Quote the listing below in its entirety.

====== Data lines

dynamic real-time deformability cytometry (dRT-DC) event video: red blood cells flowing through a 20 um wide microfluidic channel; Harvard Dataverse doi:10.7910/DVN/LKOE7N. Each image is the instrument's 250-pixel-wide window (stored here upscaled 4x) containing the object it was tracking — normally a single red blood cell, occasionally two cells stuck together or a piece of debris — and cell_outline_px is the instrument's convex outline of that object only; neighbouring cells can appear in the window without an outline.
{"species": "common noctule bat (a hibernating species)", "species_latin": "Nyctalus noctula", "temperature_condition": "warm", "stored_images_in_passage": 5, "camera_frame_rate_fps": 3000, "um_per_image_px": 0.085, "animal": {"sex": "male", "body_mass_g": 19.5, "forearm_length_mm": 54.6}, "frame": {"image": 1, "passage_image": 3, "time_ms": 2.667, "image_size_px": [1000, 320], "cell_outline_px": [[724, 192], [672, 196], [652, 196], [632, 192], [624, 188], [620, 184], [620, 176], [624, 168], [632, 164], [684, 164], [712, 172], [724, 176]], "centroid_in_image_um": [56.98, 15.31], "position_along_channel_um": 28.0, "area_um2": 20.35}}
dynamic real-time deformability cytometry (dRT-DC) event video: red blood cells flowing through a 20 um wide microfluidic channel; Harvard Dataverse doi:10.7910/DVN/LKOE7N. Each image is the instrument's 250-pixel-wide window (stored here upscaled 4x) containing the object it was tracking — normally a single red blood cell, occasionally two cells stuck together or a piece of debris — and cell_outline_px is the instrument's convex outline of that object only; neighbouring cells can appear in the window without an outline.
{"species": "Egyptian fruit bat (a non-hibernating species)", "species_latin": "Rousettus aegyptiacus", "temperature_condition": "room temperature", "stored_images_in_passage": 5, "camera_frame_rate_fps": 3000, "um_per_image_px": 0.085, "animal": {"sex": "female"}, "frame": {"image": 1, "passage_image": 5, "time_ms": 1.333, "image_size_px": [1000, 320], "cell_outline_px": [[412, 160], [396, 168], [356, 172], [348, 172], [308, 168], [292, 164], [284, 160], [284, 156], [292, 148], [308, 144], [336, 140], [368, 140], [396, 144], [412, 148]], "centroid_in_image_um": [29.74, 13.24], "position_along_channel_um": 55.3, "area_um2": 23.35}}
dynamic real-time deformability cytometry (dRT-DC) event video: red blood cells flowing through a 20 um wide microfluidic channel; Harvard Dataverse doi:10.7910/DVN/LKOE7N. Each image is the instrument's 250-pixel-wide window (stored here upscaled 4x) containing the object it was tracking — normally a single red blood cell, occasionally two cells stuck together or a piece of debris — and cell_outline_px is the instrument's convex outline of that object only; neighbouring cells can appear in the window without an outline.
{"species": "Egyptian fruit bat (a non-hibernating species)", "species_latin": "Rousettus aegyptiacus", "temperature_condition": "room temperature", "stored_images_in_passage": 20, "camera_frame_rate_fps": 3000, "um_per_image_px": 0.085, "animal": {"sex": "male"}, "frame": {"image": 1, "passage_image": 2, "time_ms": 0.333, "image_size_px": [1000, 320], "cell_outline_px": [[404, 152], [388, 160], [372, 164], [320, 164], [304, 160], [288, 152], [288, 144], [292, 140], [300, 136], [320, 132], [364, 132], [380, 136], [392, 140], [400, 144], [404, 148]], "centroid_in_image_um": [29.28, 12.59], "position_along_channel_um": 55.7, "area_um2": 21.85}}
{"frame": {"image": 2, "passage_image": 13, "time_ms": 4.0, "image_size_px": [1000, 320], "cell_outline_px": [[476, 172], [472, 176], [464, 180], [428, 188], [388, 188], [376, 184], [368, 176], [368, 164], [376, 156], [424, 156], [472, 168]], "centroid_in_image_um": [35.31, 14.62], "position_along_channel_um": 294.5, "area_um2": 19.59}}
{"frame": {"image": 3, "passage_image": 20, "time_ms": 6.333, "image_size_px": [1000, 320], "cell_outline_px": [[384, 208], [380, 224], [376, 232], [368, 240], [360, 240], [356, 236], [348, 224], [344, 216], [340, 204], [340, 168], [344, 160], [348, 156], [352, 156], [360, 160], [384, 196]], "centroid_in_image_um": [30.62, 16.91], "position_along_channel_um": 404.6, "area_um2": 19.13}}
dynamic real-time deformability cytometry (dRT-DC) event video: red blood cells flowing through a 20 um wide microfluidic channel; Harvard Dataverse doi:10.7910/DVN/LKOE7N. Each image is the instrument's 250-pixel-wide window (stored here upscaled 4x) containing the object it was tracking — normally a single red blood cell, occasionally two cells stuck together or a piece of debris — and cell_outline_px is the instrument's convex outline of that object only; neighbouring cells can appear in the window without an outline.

============

> Reply to the exercise
dynamic real-time deformability cytometry (dRT-DC) event video: red blood cells flowing through a 20 um wide microfluidic channel; Harvard Dataverse doi:10.7910/DVN/LKOE7N. Each image is the instrument's 250-pixel-wide window (stored here upscaled 4x) containing the object it was tracking — normally a single red blood cell, occasionally two cells stuck together or a piece of debris — and cell_outline_px is the instrument's convex outline of that object only; neighbouring cells can appear in the window without an outline.
{"species": "common noctule bat (a hibernating species)", "species_latin": "Nyctalus noctula", "temperature_condition": "warm", "stored_images_in_passage": 5, "camera_frame_rate_fps": 3000, "um_per_image_px": 0.085, "animal": {"sex": "male", "body_mass_g": 19.5, "forearm_length_mm": 54.6}, "frame": {"image": 1, "passage_image": 3, "time_ms": 2.667, "image_size_px": [1000, 320], "cell_outline_px": [[724, 192], [672, 196], [652, 196], [632, 192], [624, 188], [620, 184], [620, 176], [624, 168], [632, 164], [684, 164], [712, 172], [724, 176]], "centroid_in_image_um": [56.98, 15.31], "position_along_channel_um": 28.0, "area_um2": 20.35}}
dynamic real-time deformability cytometry (dRT-DC) event video: red blood cells flowing through a 20 um wide microfluidic channel; Harvard Dataverse doi:10.7910/DVN/LKOE7N. Each image is the instrument's 250-pixel-wide window (stored here upscaled 4x) containing the object it was tracking — normally a single red blood cell, occasionally two cells stuck together or a piece of debris — and cell_outline_px is the instrument's convex outline of that object only; neighbouring cells can appear in the window without an outline.
{"species": "Egyptian fruit bat (a non-hibernating species)", "species_latin": "Rousettus aegyptiacus", "temperature_condition": "room temperature", "stored_images_in_passage": 5, "camera_frame_rate_fps": 3000, "um_per_image_px": 0.085, "animal": {"sex": "female"}, "frame": {"image": 1, "passage_image": 5, "time_ms": 1.333, "image_size_px": [1000, 320], "cell_outline_px": [[412, 160], [396, 168], [356, 172], [348, 172], [308, 168], [292, 164], [284, 160], [284, 156], [292, 148], [308, 144], [336, 140], [368, 140], [396, 144], [412, 148]], "centroid_in_image_um": [29.74, 13.24], "position_along_channel_um": 55.3, "area_um2": 23.35}}
dynamic real-time deformability cytometry (dRT-DC) event video: red blood cells flowing through a 20 um wide microfluidic channel; Harvard Dataverse doi:10.7910/DVN/LKOE7N. Each image is the instrument's 250-pixel-wide window (stored here upscaled 4x) containing the object it was tracking — normally a single red blood cell, occasionally two cells stuck together or a piece of debris — and cell_outline_px is the instrument's convex outline of that object only; neighbouring cells can appear in the window without an outline.
{"species": "Egyptian fruit bat (a non-hibernating species)", "species_latin": "Rousettus aegyptiacus", "temperature_condition": "room temperature", "stored_images_in_passage": 20, "camera_frame_rate_fps": 3000, "um_per_image_px": 0.085, "animal": {"sex": "male"}, "frame": {"image": 1, "passage_image": 2, "time_ms": 0.333, "image_size_px": [1000, 320], "cell_outline_px": [[404, 152], [388, 160], [372, 164], [320, 164], [304, 160], [288, 152], [288, 144], [292, 140], [300, 136], [320, 132], [364, 132], [380, 136], [392, 140], [400, 144], [404, 148]], "centroid_in_image_um": [29.28, 12.59], "position_along_channel_um": 55.7, "area_um2": 21.85}}
{"frame": {"image": 2, "passage_image": 13, "time_ms": 4.0, "image_size_px": [1000, 320], "cell_outline_px": [[476, 172], [472, 176], [464, 180], [428, 188], [388, 188], [376, 184], [368, 176], [368, 164], [376, 156], [424, 156], [472, 168]], "centroid_in_image_um": [35.31, 14.62], "position_along_channel_um": 294.5, "area_um2": 19.59}}
{"frame": {"image": 3, "passage_image": 20, "time_ms": 6.333, "image_size_px": [1000, 320], "cell_outline_px": [[384, 208], [380, 224], [376, 232], [368, 240], [360, 240], [356, 236], [348, 224], [344, 216], [340, 204], [340, 168], [344, 160], [348, 156], [352, 156], [360, 160], [384, 196]], "centroid_in_image_um": [30.62, 16.91], "position_along_channel_um": 404.6, "area_um2": 19.13}}
dynamic real-time deformability cytometry (dRT-DC) event video: red blood cells flowing through a 20 um wide microfluidic channel; Harvard Dataverse doi:10.7910/DVN/LKOE7N. Each image is the instrument's 250-pixel-wide window (stored here upscaled 4x) containing the object it was tracking — normally a single red blood cell, occasionally two cells stuck together or a piece of debris — and cell_outline_px is the instrument's convex outline of that object only; neighbouring cells can appear in the window without an outline.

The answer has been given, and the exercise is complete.